Source passage:
# Gskill Ripjaws Overclocking



## bajaj151 (Jun 22, 2011)

I have 2*2GB G Skill Ripjaws CL7 1600mhz (Blue one) but it's running at 1333mhz (Motherboard: MSI 890GXM)

1) How can I overclock it to run at 1600mhz ?
2) Is it safe to overclock ?
3) Will there be any noticeable performance difference,if I overclock ?


----------



## bajaj151 (Jun 30, 2011)

110 views ...no reply


----------



## mithun_mrg (Jun 30, 2011)

i dont think it will make much of a difference by overclocking frequencies but tighter timings will 

Ur MB by default supports 1333 Ram 1600 is supported on OC if u want 1600 u have to manually set if from BIOS >CELL MENU


----------



## bajaj151 (Jun 30, 2011)

^^ Done...By Increasing FSB

How can I achieve the same freq. (1600) by tighter timings ?
What timings should I set ?


----------



## mithun_mrg (Jun 30, 2011)

Find the timings by using CPUZ 
BTW ur MB will detect the timinigs through SPD & set automatically according to Freq.


----------



## ashis_lakra (Jun 30, 2011)

Hey bro, This link will help you Understanding RAM Timings | Hardware Secrets


----------

Input data:
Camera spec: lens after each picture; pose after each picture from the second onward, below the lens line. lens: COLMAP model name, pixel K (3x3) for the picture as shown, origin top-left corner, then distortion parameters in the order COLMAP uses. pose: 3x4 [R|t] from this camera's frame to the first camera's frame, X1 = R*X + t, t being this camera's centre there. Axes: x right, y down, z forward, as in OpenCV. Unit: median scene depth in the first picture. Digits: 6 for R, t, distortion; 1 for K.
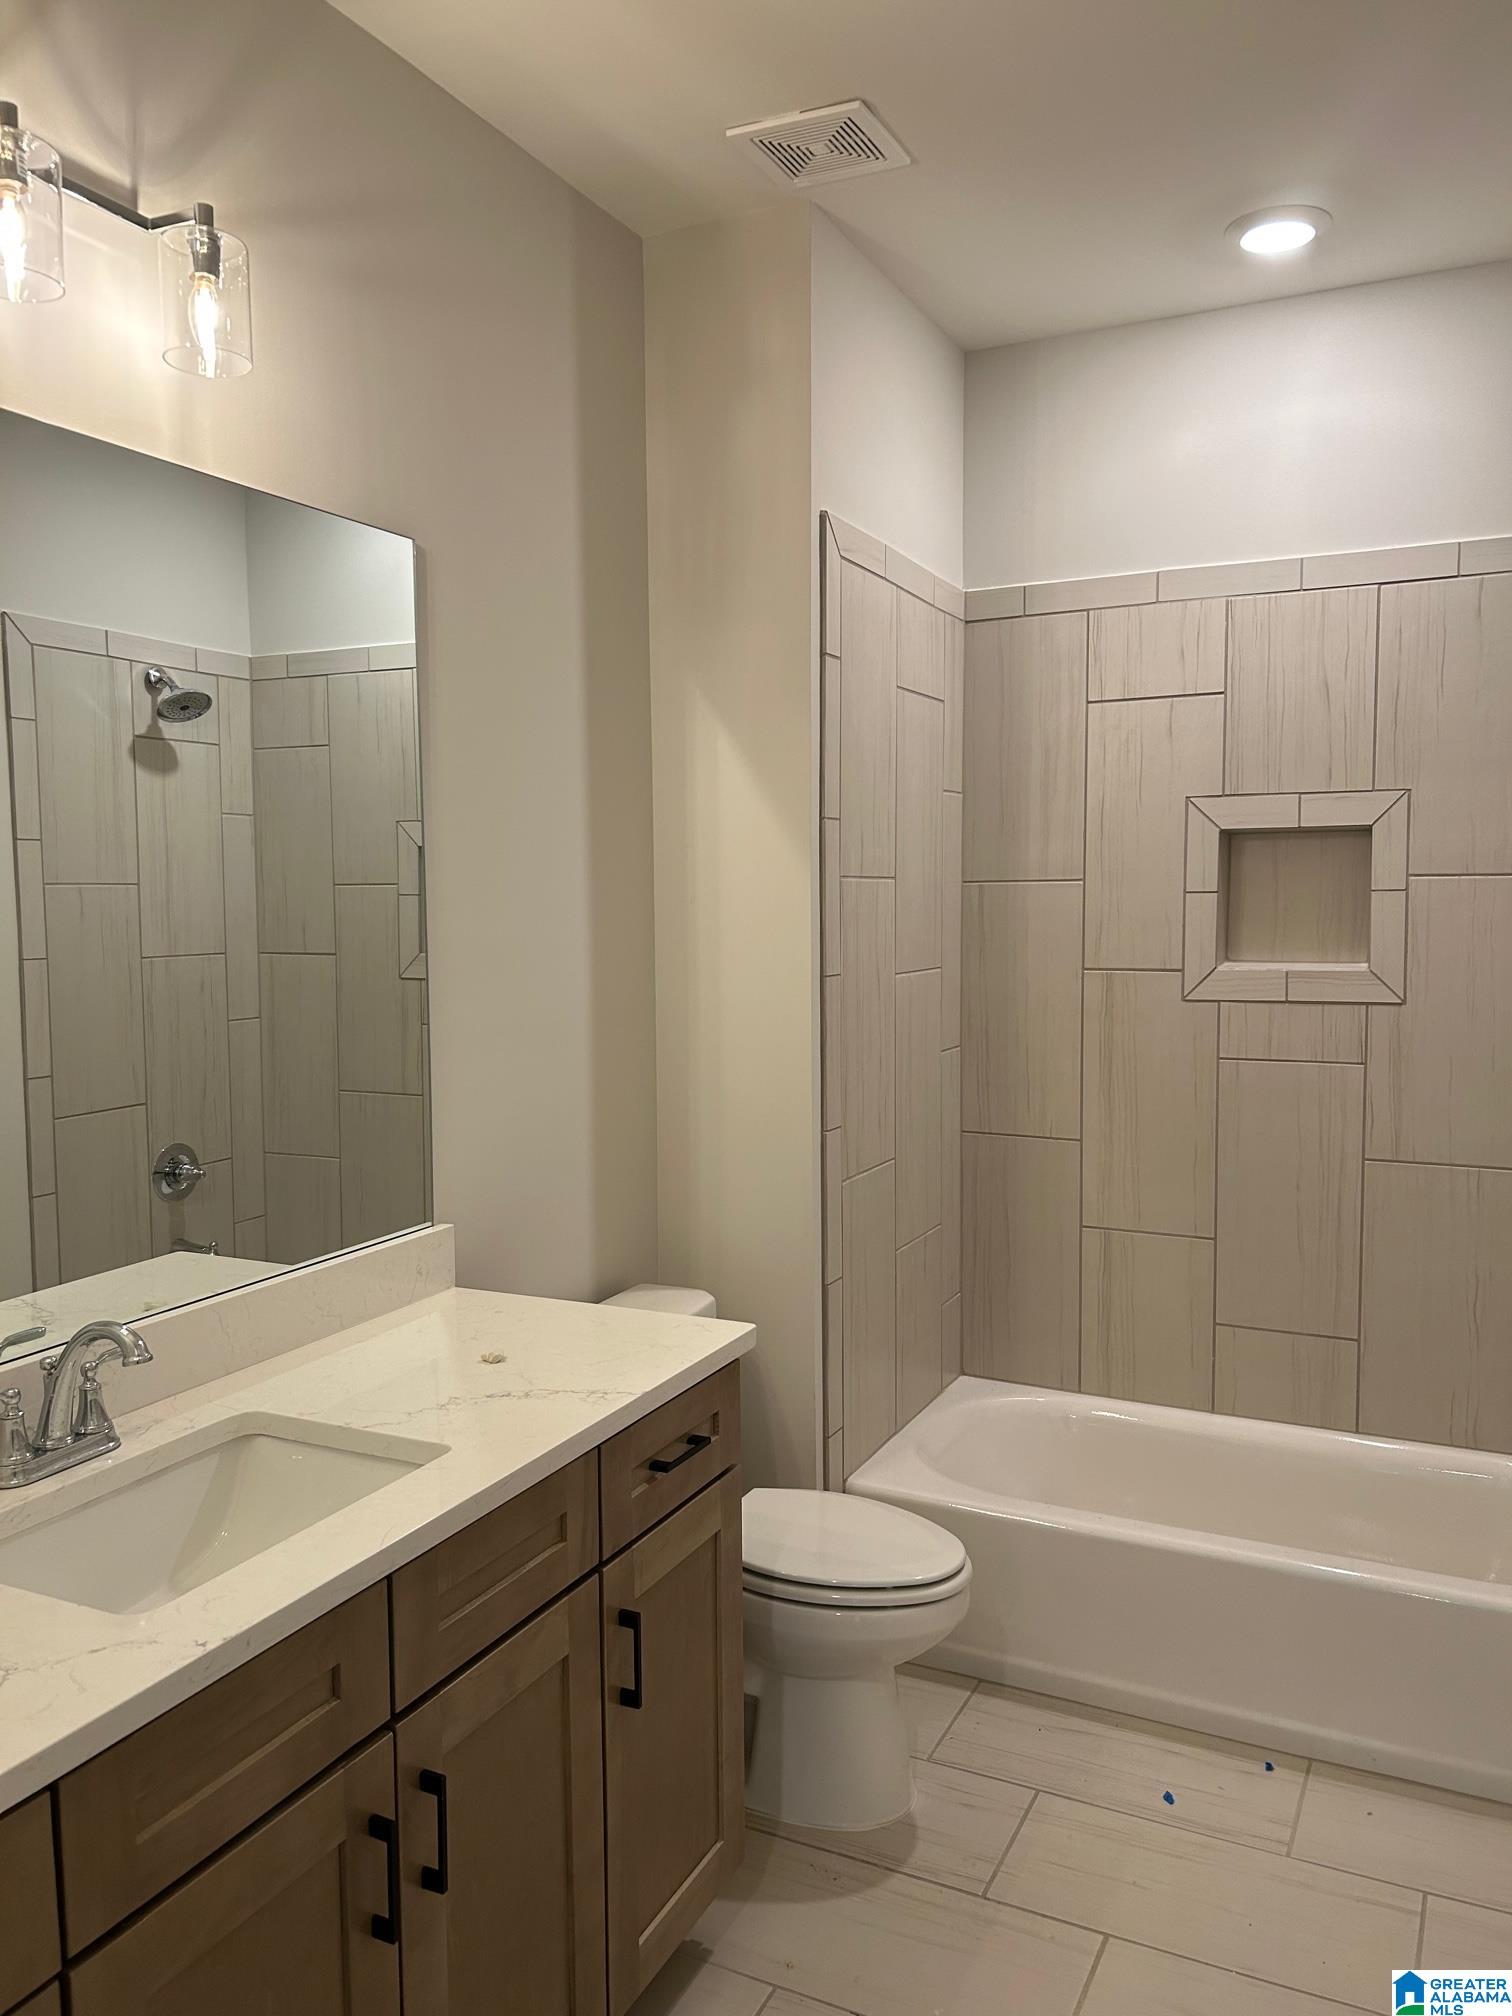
lens RADIAL K [[1522.4, 0, 763.4], [0, 1522.4, 1008.4], [0, 0, 1]] dist [0.078585, -0.086672]
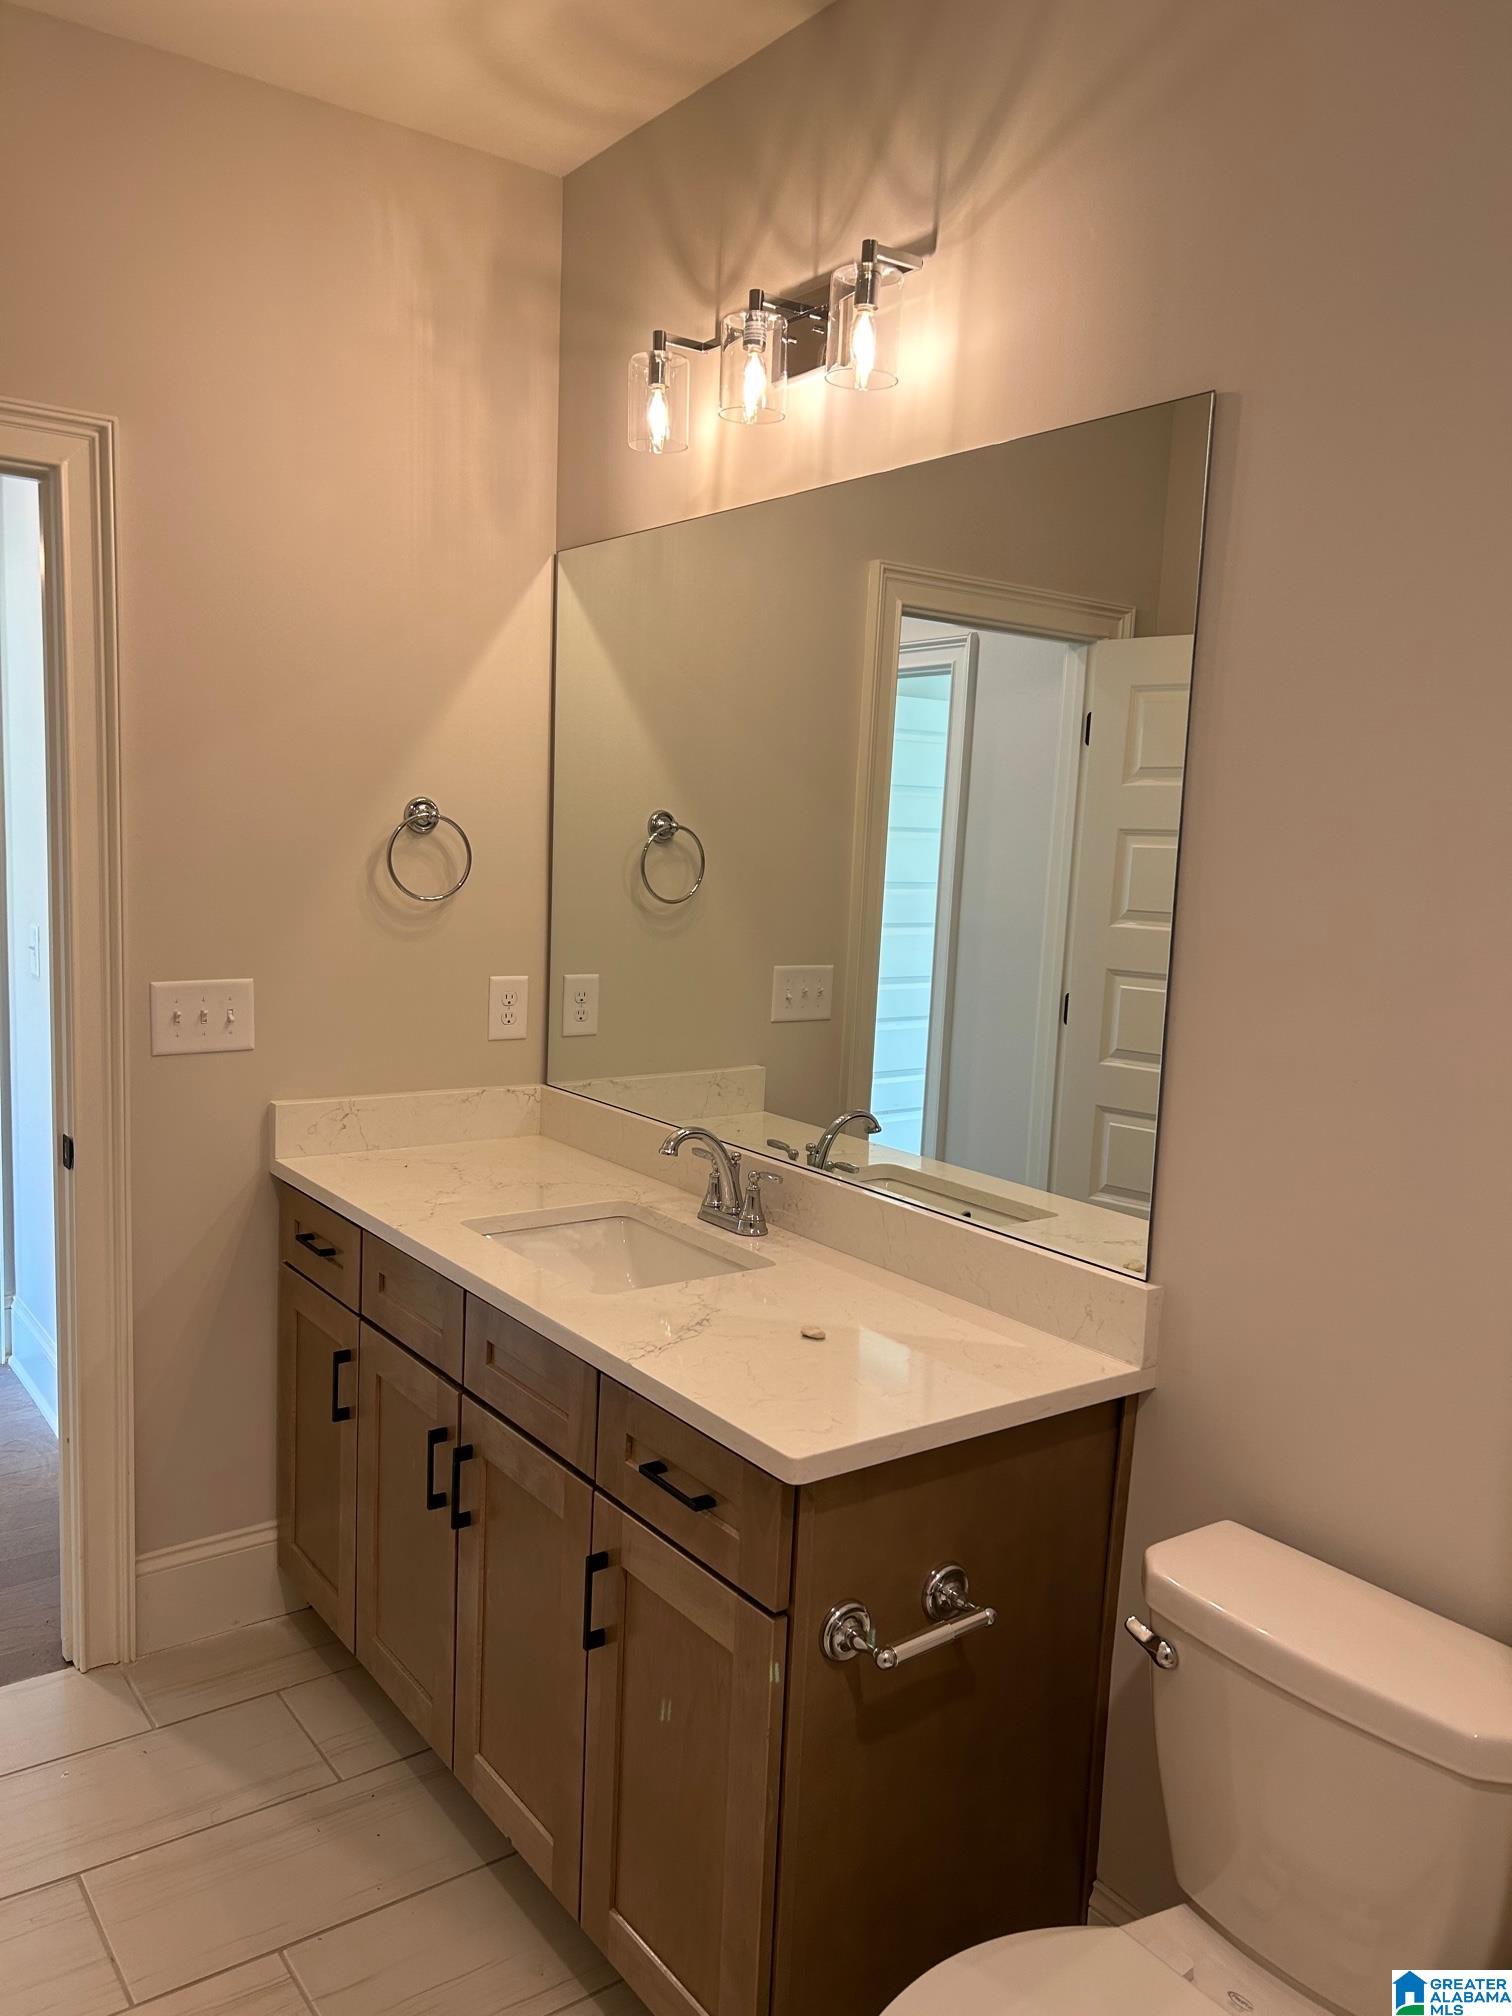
lens RADIAL K [[1522.4, 0, 763.4], [0, 1522.4, 1008.4], [0, 0, 1]] dist [0.078585, -0.086672]
pose [[-0.463532, 0.086756, -0.881823, 0.705542], [-0.111901, 0.981496, 0.155384, -0.121091], [0.878986, 0.170703, -0.445247, 1.473531]]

Brief A: In the thread on overclocking the Ripjaws memory, how did the first poster say they got the RAM running at 1600 MHz?
Brief B: Copy out the camera records of the multi-view scene word for word, leaving out the pictures themselves.
The forum thread and the records were taken from separate sources.

Output A: By increasing the FSB.

Output B:
Camera spec: lens after each picture; pose after each picture from the second onward, below the lens line. lens: COLMAP model name, pixel K (3x3) for the picture as shown, origin top-left corner, then distortion parameters in the order COLMAP uses. pose: 3x4 [R|t] from this camera's frame to the first camera's frame, X1 = R*X + t, t being this camera's centre there. Axes: x right, y down, z forward, as in OpenCV. Unit: median scene depth in the first picture. Digits: 6 for R, t, distortion; 1 for K.
lens RADIAL K [[1522.4, 0, 763.4], [0, 1522.4, 1008.4], [0, 0, 1]] dist [0.078585, -0.086672]
lens RADIAL K [[1522.4, 0, 763.4], [0, 1522.4, 1008.4], [0, 0, 1]] dist [0.078585, -0.086672]
pose [[-0.463532, 0.086756, -0.881823, 0.705542], [-0.111901, 0.981496, 0.155384, -0.121091], [0.878986, 0.170703, -0.445247, 1.473531]]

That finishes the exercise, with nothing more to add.